DIRECTIONS
The answer must consist of each line of the records below that contains the string "Santa".

Page-level text extractions
:::

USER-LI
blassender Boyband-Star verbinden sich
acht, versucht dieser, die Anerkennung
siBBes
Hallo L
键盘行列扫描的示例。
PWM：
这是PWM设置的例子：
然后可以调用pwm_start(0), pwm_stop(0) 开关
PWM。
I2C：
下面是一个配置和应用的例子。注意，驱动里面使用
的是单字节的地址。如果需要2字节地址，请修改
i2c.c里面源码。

:::

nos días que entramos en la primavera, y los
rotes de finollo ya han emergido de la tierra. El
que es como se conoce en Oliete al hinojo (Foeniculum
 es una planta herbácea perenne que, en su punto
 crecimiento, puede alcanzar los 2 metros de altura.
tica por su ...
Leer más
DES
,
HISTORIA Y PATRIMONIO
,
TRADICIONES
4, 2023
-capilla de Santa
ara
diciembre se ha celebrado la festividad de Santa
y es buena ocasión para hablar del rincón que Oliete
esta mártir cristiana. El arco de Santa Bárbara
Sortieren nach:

:::

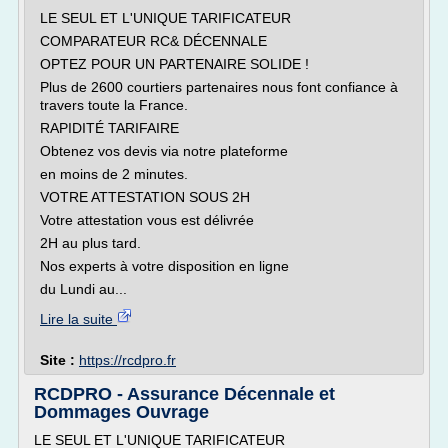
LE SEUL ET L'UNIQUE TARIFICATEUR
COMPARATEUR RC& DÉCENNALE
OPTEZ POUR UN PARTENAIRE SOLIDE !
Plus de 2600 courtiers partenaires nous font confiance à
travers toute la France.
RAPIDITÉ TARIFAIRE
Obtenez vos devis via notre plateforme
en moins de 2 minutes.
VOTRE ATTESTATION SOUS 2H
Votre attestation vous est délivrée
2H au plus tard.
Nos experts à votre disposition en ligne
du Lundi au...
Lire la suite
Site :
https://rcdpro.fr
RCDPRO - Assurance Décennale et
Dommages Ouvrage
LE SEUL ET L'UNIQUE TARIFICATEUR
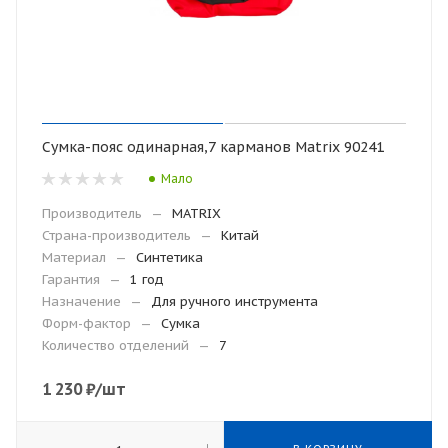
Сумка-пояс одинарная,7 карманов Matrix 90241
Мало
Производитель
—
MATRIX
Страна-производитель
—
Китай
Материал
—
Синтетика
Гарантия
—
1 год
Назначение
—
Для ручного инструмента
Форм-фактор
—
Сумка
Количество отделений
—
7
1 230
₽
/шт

:::

EXPECTED OUTPUT
-capilla de Santa
diciembre se ha celebrado la festividad de Santa
esta mártir cristiana. El arco de Santa Bárbara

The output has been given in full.